We are seeing increased discussion of mental health in the media(including social media) and in the workplace, which is helping to tackle the issues of stigma and raise awareness. This is good but we need to go beyond the discussions. OSH professionals and businesses need to realise the benefit of investing time, energy and money into supporting the wellbeing of workers.
Creating a thriving workforce brings business benefits and monetary value in terms of increased productivity and reduced absenteeism. Did you know that for every £1 invested in employee mental health, the average return for employers is up to £5.30 (Deloitte, 2022). Financial benefit shouldn’t be the decider, but for many businesses, unfortunately, it will be. Yet, the financial benefits will greatly exceed the investment, particularly when it comes to proactive interventions. These show the highest return.

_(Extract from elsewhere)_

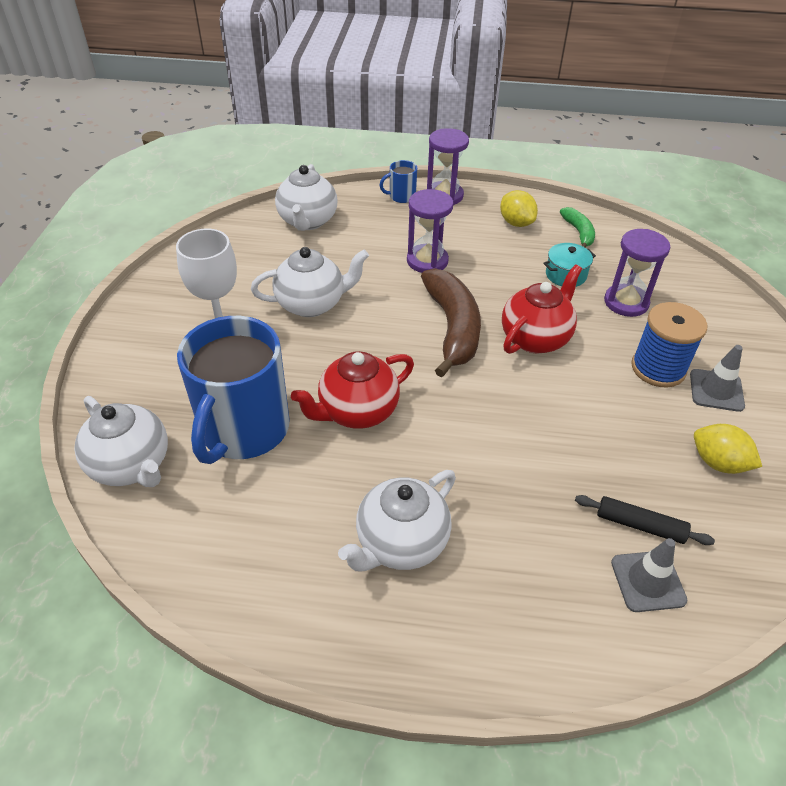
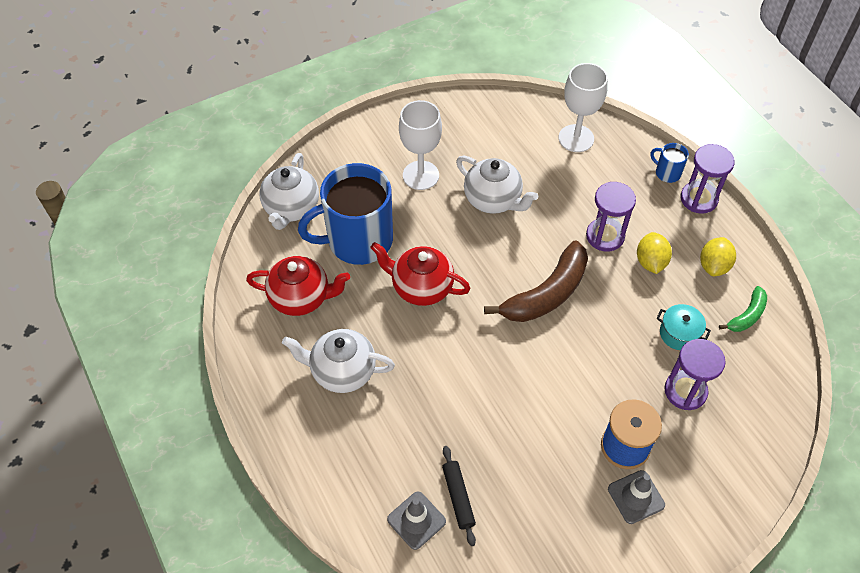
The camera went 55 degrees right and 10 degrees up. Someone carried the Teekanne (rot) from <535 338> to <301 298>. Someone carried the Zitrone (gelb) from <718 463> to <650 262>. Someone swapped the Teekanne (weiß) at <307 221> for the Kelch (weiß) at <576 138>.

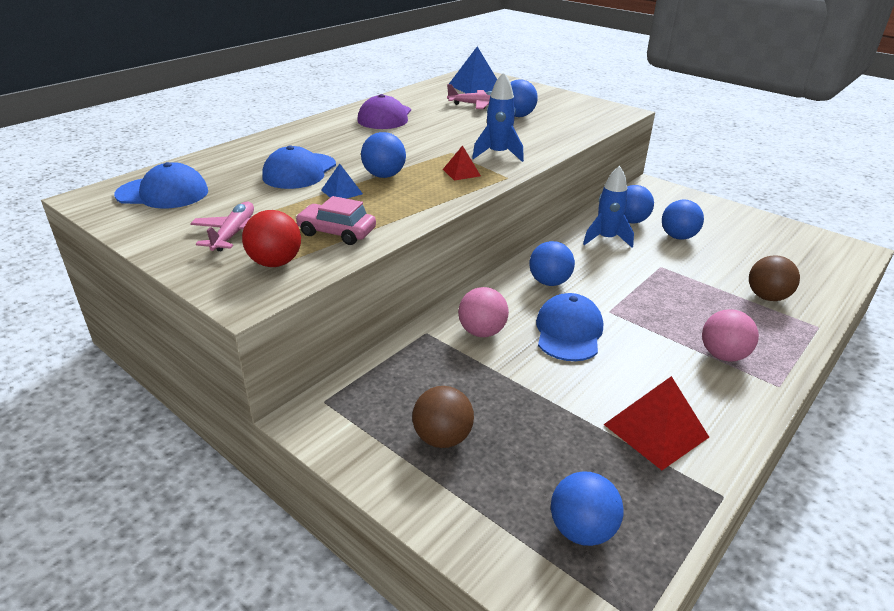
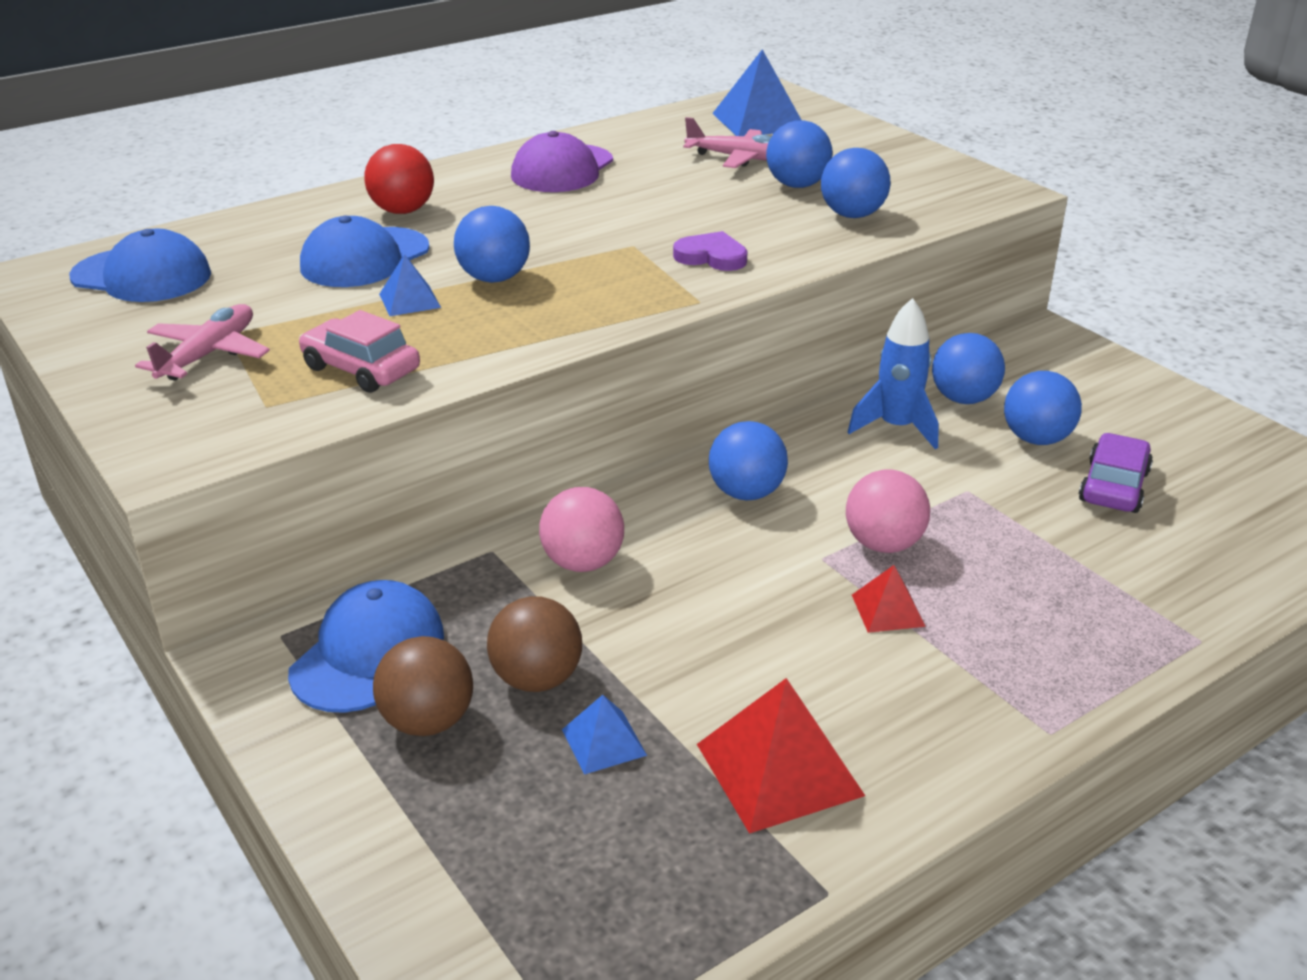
The camera went 15 degrees right and 0 degrees up. Someone put down the Pyramide (blau) at <604 742>. Someone put down the Auto (lila) at <1113 486>. Someone carried the Ball (rot) from <275 263> to <402 211>. Someone carried the Pyramide (rot) from <461 172> to <888 610>. Someone carried the Kappe (blau) from <568 331> to <368 653>. Someone carried the Ball (blau) from <581 530> to <852 215>. Someone carried the Ball (rosa) from <723 355> to <883 544>. Someone carried the Ball (braun) from <767 297> to <537 679>. Someone swapped the Rakete (blau) at <498 154> for the Herz (lila) at <711 257>.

This isn’t me saying all businesses need to invest a lot of money to manage wellbeing. Even the smallest companies can reap the benefits of positive mental wellbeing without huge investment. There are so many charities with amazing resources and support available to people and businesses, including those in construction, such as Mates in Mind, Lighthouse Club and Andy’s Man Club.
Many businesses are trying to act and support their workers, which is great to see. The extent to which I hear mental health and wellbeing being actively discussed now, compared to 10 years ago, is incredible. But we also need to practice what we preach; we need to put our money where our mouth is.
We see many businesses implementing tertiary (reducing harmful effects of exposure to psychosocial hazards through corrective and supportive actions) and secondary (increase resource to support workers to deal with psychosocial risks by raising awareness and understanding) measures to support their employee’s wellbeing. They’re doing this through Employee Assistance Programmes, Mental Health First Aiders and mental health awareness training. All of these are extremely valuable, and I do not want to underestimate that. A lot of good has come through making these reactive initiatives more available to people and will continue to do so.
However, there needs to be enhanced focus on prevention as well as reaction. This brings us to the primary measures – those at organisational level control to prevent or reduce harmful effects and promote wellbeing (by introducing more protective factors). This is also where it can become more difficult for some businesses and OSH professionals – we need to assess what our key hazards and risks are in order to implement effective preventative strategies, as we would for any health and safety risk. I believe client organisations can also play a key role in this transition that we all want to see, since they can set wellbeing expectations of the supply chain, and influence the time and costs for works.
So, ask yourself:
- How proactive are your mental health and wellbeing measures in the workplace?
- What is your wellbeing policy and strategy? How is this implemented so that it is lived and breathed across the organisation? Is it successful and regularly reviewed?
- Are you aligning to ISO 45003 to manage your psychological risks in the workplace?
- How are you proactively preventing ill-health from occurring in the workplace and in the community?